ストアに値を追加した後、ユーザーが新しいアイテムをリストに入力できるように、2つのフォームフィールドを空にします。次のセクションで説明するshowTodosメソッドを呼び出すことで、ビューを更新できます。

データの取得と表示

「Todo保存」機能が動作したことを確認するには、ブラウザの検査機能を開いて使用します。Chromeでは、ApplicationタブのStorageの下にIndexedDBを見ることができます。以下の画像のように、データベースを作成し、最初のTodoをtodo_tbオブジェクトストアに保存しました:

ページ読み込み時に利用可能なTodoを表示し、以前に追加および削除されたTodoのビューを提供するために、showTodosというメソッドを作成します:

function showTodos() {
  while (todos.firstChild) {
    todos.removeChild(todos.firstChild);
  }
  const objectStore = db.transaction('todo_tb').objectStore('todo_tb');
  objectStore.openCursor().addEventListener('success', e => {

    const pointer = e.target.result;
    if(pointer) {
      const listItem = document.createElement('li');
      const h3 = document.createElement('h3');
      const pg = document.createElement('p');
      listItem.appendChild(h3);
      listItem.appendChild(pg);
      todos.appendChild(listItem);
      h3.textContent = pointer.value.title;
      pg.textContent = pointer.value.body;
      listItem.setAttribute('data-id', pointer.value.id);
      const deleteBtn = document.createElement('button');
      listItem.appendChild(deleteBtn);
      deleteBtn.textContent = 'Remove';
      deleteBtn.addEventListener('click', deleteItem);
      pointer.continue();
    } else {
      if(!todos.firstChild) {
        const listItem = document.createElement('li');
        listItem.textContent = 'No Todo.'
        todos.appendChild(listItem);
      }

      console.log('Todos all shown');
    }
  });
}

このメソッドは、ストアからTodoを取得し、各アイテムをループして、それぞれのHTMLエレメントを作成します。各アイテムをWebページ上のol要素に追加し、各Todoのユニークなidをdata-idという名前のデータ属性に渡します。後でdeleteItem関数を扱う際に、このユニークなIDを使用して、ストアから削除する必要があるときに各Todoを識別します。
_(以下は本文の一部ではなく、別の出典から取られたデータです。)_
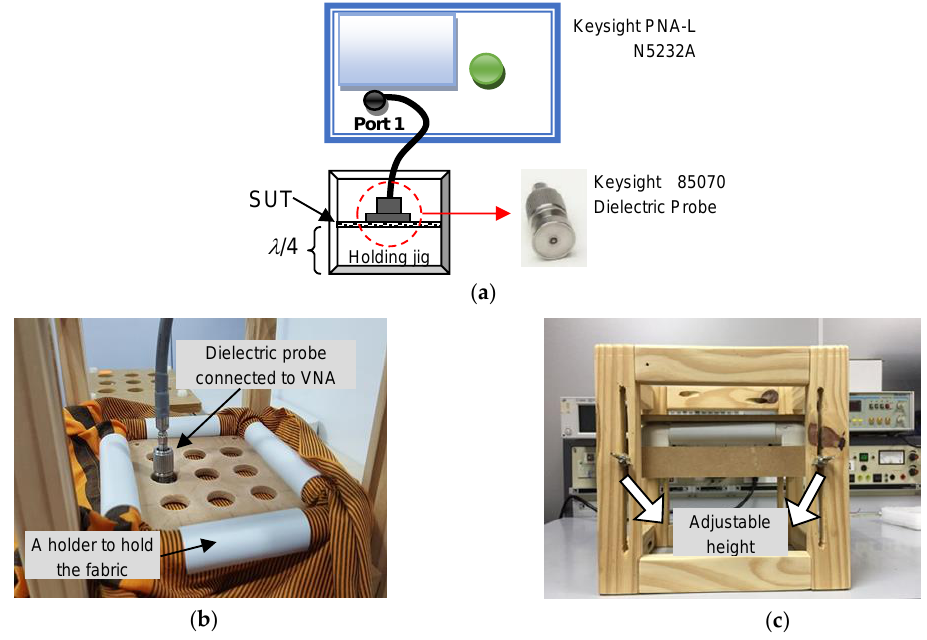
Figure 5. Measurement of dielectric properties: ( a ) Equipment arrangement which consists of dielectric probe, network analyzer and holding jig; ( b ) Customized jig with holes and holders to ensure consistent readings and to control fabric stiffness; ( c ) Adjustable height feature to allow measurement of many samples at various operational frequencies. VNA, vector network analyzer; SUT, sample-under-test.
ページ読み込み時にTodoを取得するために、openOrCreateDBの成功イベントリスナーを以下のように修正します:

openOrCreateDB.addEventListener('success', () => {
  console.log('Successfully opened DB');
  db = openOrCreateDB.result;
  showTodos();
});

データベースからのデータ削除

最後に、このデータベースのDELETE APIをテストし、Todoリストアプリ用の削除機能を作成しましょう:

function deleteItem(e) {
  const todoId = Number(e.target.parentNode.getAttribute('data-id'));
  const transaction = db.transaction(['todo_tb'], 'readwrite');
  const objectStore = transaction.objectStore('todo_tb');
  objectStore.delete(todoId);
  transaction.addEventListener('complete', () => {
    e.target.parentNode.parentNode.removeChild(e.target.parentNode);
    alert(`Todo with id of ${todoId} deleted`)
    console.log(`Todo:${todoId} deleted.`);
    if(!todos.firstChild) {
      const listItem = document.createElement('li');
      listItem.textContent = 'No Todo.';
      todos.appendChild(listItem);
    }
  });
  transaction.addEventListener('error', () => console.log('Transaction error'));
}

これは、メソッドに渡されたユニークなIDを使用して特定のTodoを削除し、Webページから要素を削除します。ストア内の最後のTodoアイテムを削除すると、Todoリストの代わりに「Todoなし」というメッセージを表示します。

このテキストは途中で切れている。